Perhaps the most obvious information security detective control is an intrusion detection system or intrusion prevention system (IDS/IPS). Such systems observe network activity for anomalies that appear to be related to either an attack or a violation of specific policies/rules. Then, when anomalies are detected, they are logged, and the appropriate personnel are notified. In the case of the IPS, an additional step occurs: the anomalous traffic/activity is terminated.
Some detective controls are considered manual controls. A manual control relies on a human to decide what action to take. Still, manual controls can have automated components. For example, a system administrator could automatically receive a cell phone text when the number of invalid logon attempts reaches some threshold on a server. The administrator still needs to take some manual action. However, the aforementioned IDS/IPS are automatic controls that operate without human intervention, and then inform a human operator.
NOTE
If human action is required, the control is considered manual. If no human action is required, the control is automated.
Corrective Security Control
A corrective control does not prevent incidents or breaches immediately. It limits the impact to the business by correcting the vulnerability.

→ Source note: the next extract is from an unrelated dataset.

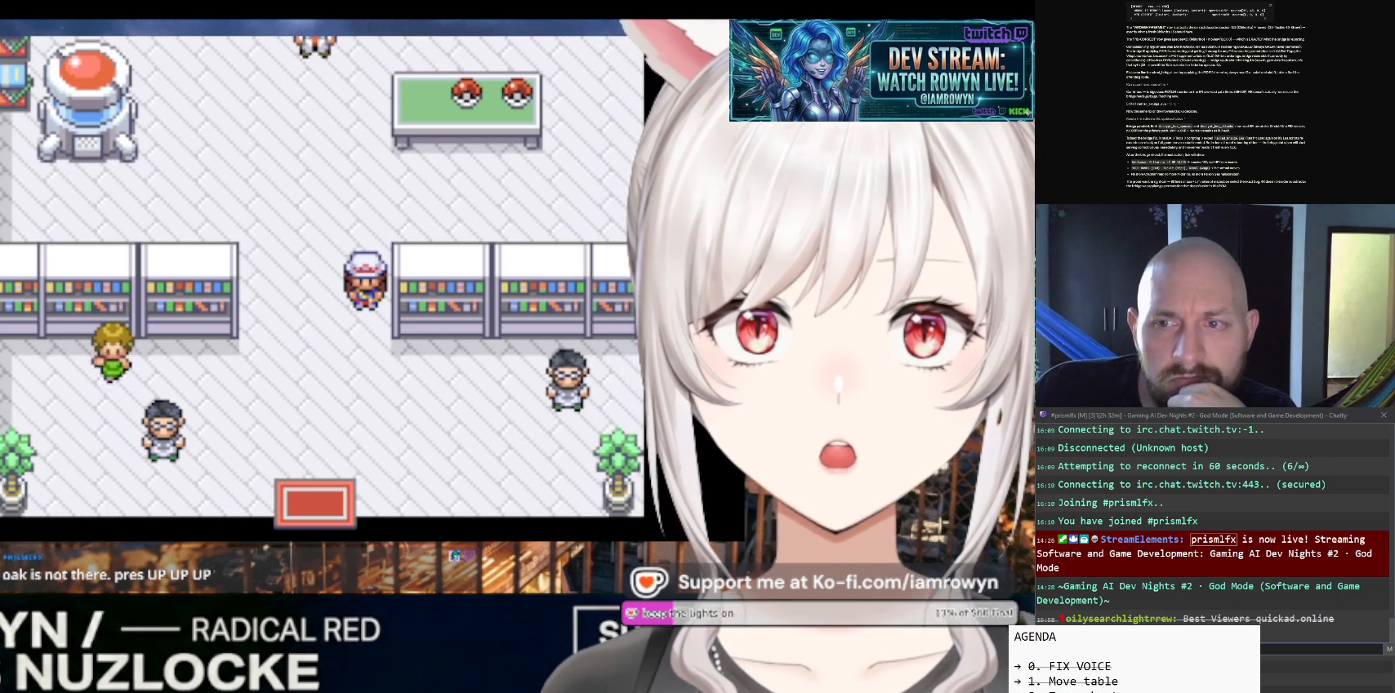
{"buttons": ["A"], "events": []}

How quickly the business can restore its operations determines the effectiveness of the control.
For example, backing up files to enable data restoration after a system crash is a corrective security control. A corrective control is either automated or manual. For instance, you may automatically mirror (create exact copies of) files and then restore them in the event of hard drive failure. This is an automated control. If a human is required to decide when to restore the backup, that is a manual control. As a general rule, automated controls are preferred when feasible because when a control is automated, it is no longer subject to human error or even forgetfulness.

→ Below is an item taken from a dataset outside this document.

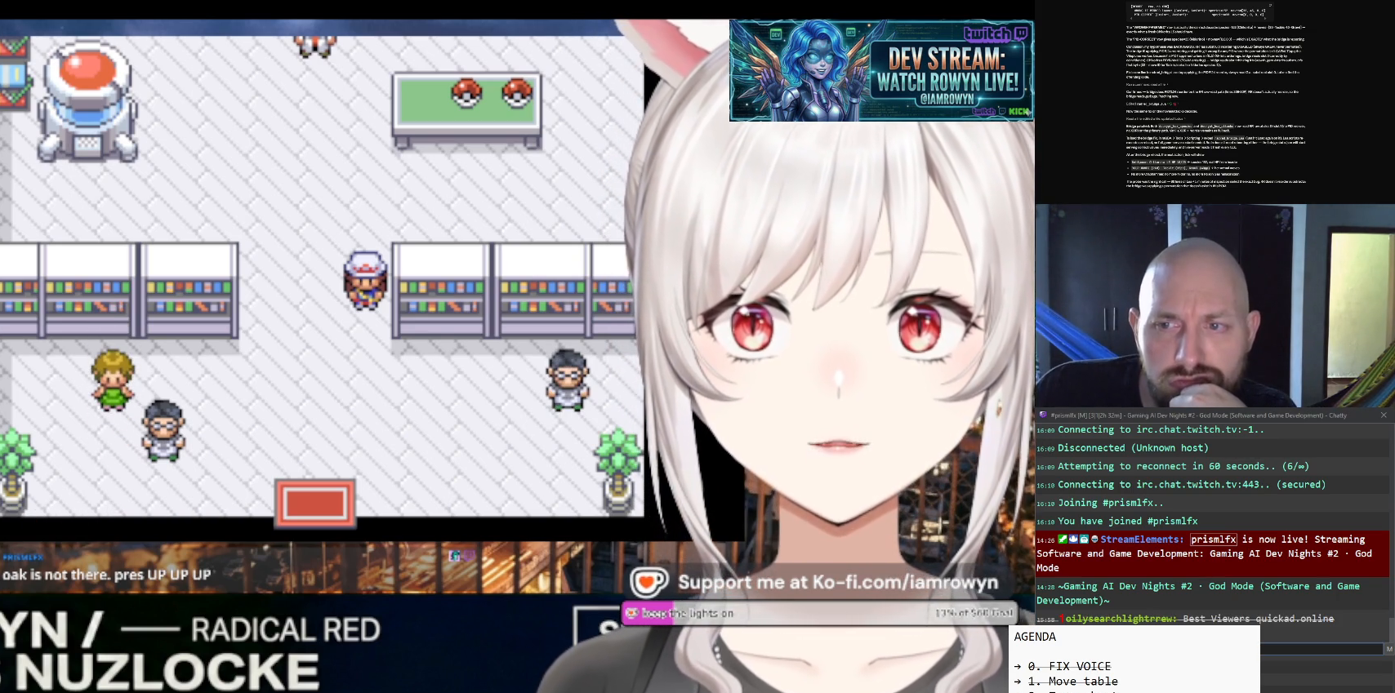
{"buttons": ["A"], "events": []}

Mitigating Security Controls
To appreciate and understand how data is protected, you must look beyond a single control. It is important to look at how preventive, detective, and corrective controls work together. For example, assume someone entered the wrong Social Security number by accidentally reversing two of the digits. There may not be a control in place to catch this mistake as it’s entered; however, later in the process, a corrective control may catch and correct it. When considering how well protected the system is, look at the process end to end. Although there may be a lack of control on the front end, there may be something that stops it on the back end. That back-end control would mitigate any negative impact and so would be considered a mitigating control. Mitigating controls can be preventive, detective, or corrective. Just keep in mind that anything meant to mitigate an issue is a control. Controls can be technical, they can be policy, and they can be behavioral.
Beyond having all three areas of controls, it is often advantageous to have multiple controls of the same type. For example, in preventing viruses, an organization should have policy controls in addition to technical controls. To continue this example, policies regarding opening email attachments, downloading from the Internet, plugging in external devices, and the implementation of antivirus software are four separate controls, all designed to mitigate the occurrence and impact of malware.